■ **Task brief**: Beneath this line are the data; copy exactly the part of them that opens with the line containing "right wrist: (421, 319)" and closes with the line containing "right shoulder: (226, 286)", and only that part.

■ **Data for the task**:
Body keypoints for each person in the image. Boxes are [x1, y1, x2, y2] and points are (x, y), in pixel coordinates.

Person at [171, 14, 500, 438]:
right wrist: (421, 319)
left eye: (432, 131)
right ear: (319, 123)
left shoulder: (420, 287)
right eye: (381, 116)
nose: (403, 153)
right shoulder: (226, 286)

* * *

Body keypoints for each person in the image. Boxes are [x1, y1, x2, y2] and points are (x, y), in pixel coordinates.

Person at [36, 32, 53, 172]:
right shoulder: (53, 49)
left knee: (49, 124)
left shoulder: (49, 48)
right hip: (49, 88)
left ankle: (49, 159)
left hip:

==

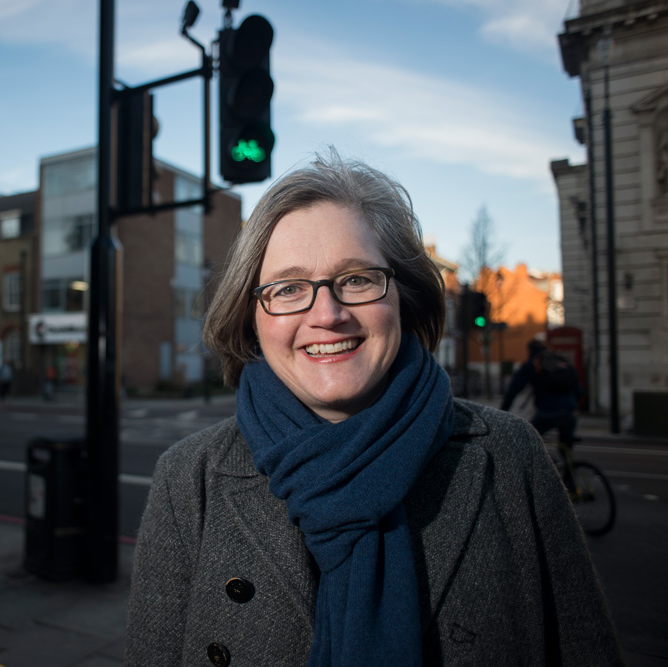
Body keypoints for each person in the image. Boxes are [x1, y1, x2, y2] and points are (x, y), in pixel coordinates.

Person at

■ **Output of the task**:
right wrist: (421, 319)
left eye: (432, 131)
right ear: (319, 123)
left shoulder: (420, 287)
right eye: (381, 116)
nose: (403, 153)
right shoulder: (226, 286)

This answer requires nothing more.